If we get it done, we could then move on to parts of mask r-cnn later in the day or over the weekend, if there’s interest.

What do you all think?


The more I read the more I agree with you. I’m partial to implementing a single feature of Mask R-CNN however because the architecture allows for instance segmentation, which helps our video style transfer. Tiramisu provides pixel-by-pixel semantic segmentation, so all cats would be lava red ;).

Tiramisu doesn’t report results on mscoco, so it’s hard to compare accuracy. I wasn’t able to find anything about training or prediction times either? Last night I asked about Tiramisu and the event organizer told me he wasn’t able to replicate their results (he had difficulty converging). He mentioned their model was much harder to train. This is anecdotal, so I can’t confirm. How do DenseNets compare in terms of trainability?

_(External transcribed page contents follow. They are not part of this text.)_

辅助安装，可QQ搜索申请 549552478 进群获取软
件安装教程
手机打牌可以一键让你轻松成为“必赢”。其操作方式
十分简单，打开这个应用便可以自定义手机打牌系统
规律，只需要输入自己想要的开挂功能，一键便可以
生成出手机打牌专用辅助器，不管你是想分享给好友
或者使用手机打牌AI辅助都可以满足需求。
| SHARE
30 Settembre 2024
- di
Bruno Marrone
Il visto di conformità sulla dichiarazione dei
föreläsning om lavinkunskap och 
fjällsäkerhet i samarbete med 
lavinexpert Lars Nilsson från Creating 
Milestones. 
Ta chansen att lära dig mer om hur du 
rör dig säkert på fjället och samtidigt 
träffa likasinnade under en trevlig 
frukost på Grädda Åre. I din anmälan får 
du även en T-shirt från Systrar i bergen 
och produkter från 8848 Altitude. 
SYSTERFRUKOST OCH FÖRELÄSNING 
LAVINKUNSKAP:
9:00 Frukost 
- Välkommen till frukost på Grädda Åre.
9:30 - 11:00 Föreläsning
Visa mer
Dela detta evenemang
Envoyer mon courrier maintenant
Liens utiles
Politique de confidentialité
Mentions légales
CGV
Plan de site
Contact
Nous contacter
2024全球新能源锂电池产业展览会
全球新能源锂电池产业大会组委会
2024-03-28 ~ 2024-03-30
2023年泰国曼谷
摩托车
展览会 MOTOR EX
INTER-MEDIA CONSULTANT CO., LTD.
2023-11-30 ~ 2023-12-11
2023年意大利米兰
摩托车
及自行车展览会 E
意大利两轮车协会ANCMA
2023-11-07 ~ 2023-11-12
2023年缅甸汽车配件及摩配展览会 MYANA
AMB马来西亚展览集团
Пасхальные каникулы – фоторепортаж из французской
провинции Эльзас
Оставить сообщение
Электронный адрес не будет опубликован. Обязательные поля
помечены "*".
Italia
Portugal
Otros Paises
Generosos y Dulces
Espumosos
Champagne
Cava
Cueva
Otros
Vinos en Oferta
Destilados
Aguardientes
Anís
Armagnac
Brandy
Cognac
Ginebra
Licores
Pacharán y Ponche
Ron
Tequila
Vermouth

I propose we take the existing Faster R-CNN PyTorch implementation and add a single feature on top. For example, the authors of Mask R-CNN provide benchmarks for Faster R-CNN with RoIAlign only, so we could focus on only implementing RoIAlign? This way we start with a working model (our unit test) and keeping breaking it until we get it to work again.

However, I have a very cursory understanding of these things, so I’ll leave it to you and the others to decide.